What the exercise asks:
Copy out the lines of the rows word for word, starting at the line that contains "order: Passeriformes" and ending at the last line of the rows, both included.

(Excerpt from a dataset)

----------------------------------------

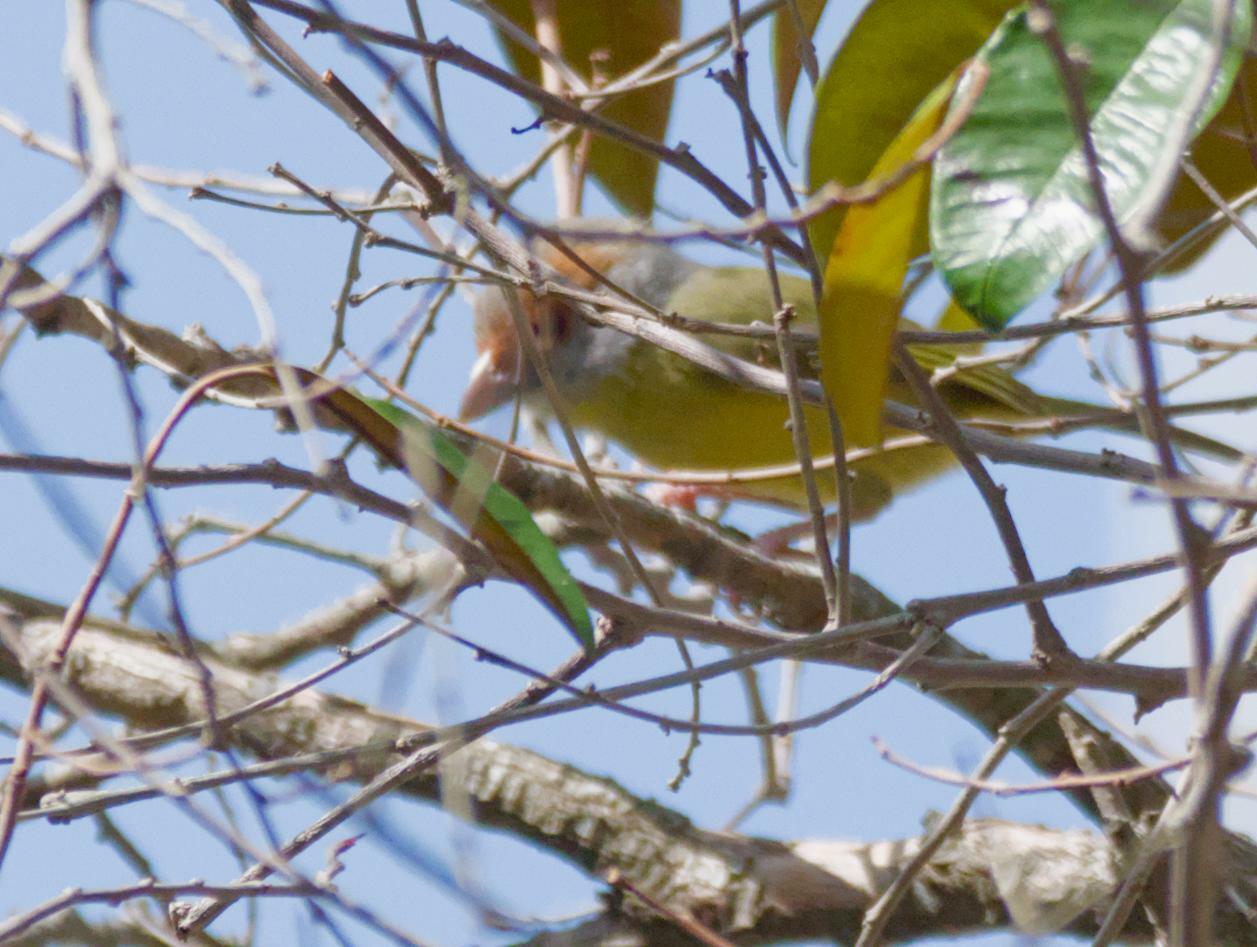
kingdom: Animalia
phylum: Chordata
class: Aves
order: Passeriformes
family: Vireonidae
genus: Cyclarhis
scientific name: Cyclarhis gujanensis
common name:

----------------------------------------

Result:
order: Passeriformes
family: Vireonidae
genus: Cyclarhis
scientific name: Cyclarhis gujanensis
common name:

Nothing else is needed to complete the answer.